The Collier County Sheriff’s Office is conducting an internal investigation into an allegation that a CCSO deputy used excessive force on a Fort Myers man after handcuffing him following a high-speed vehicle pursuit in June 2009.
The investigation, which began Tuesday, is the result of an e-mail from the Lee County branch of the NAACP. The e-mail alleges not only excessive force, but also suggests a coverup of deputies’ actions in the June 15, 2009, arrest of Coroy Flournoy.
Flournoy, 26, was charged with resisting arrest without violence in connection with the incident.
Arrest reports say Flournoy was a passenger in a Nissan Altima that was traveling south on State Road 29 at about 25 miles above the posted 55 mph speed limit. The driver of the Altima refused to pull over and led deputies onto Interstate 75, where he reached speeds in excess of 110 mph. At one point the Altima hit a marked Florida Highway Patrol vehicle, causing it to crash, reports said. Deputies were able to force the car to stop at the 114 mile marker of I-75.
Reports say Flournoy refused deputies’ commands to get out of the vehicle and that he clenched his fists and failed to comply with deputies’ demands that he place his hands behind his back when the alleged excessive force took place.

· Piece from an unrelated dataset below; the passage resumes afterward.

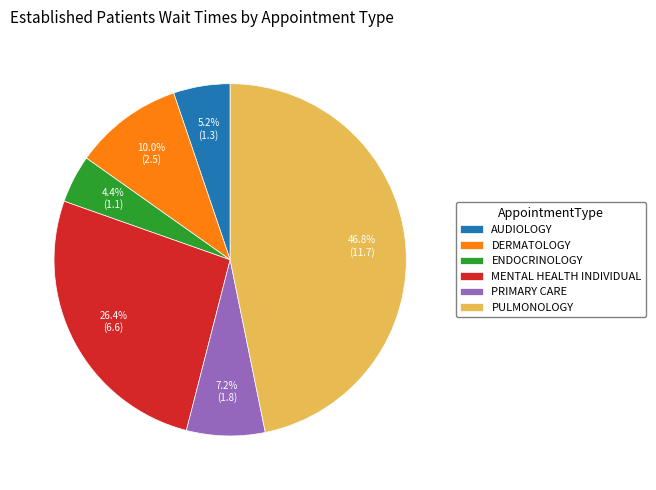

Does MENTAL HEALTH INDIVIDUAL account for over 50% of the chart?

No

This investigation, which is being conducted by CCSO’s Professional Responsibility Bureau, will determine what took place during the traffic stop. Among the questions that will be resolved are whether Flournoy was handcuffed or resisting being handcuffed at the time of the alleged excessive response to resistance and whether deputies on scene were following agency and state response to resistance guidelines while taking Flournoy into custody.
In order to perform a complete review, many elements need to be reviewed, such as reports, videos, sworn statements and physical evidence. In addition, other questions must be answered, including why was the vehicle traveling in excess of 110 mph, why was the driver attempting to elude deputies and why did the driver fail to stop after hitting a marked FHP vehicle.
Law enforcement officers are permitted to respond to resistance, whether it be verbal, passive, active or aggressive, for the safety of the public, the officer and the subject.
“We all need to reserve judgment until this investigation is complete,” said Sheriff Kevin J. Rambosk. “The process has begun and we need to let it work.”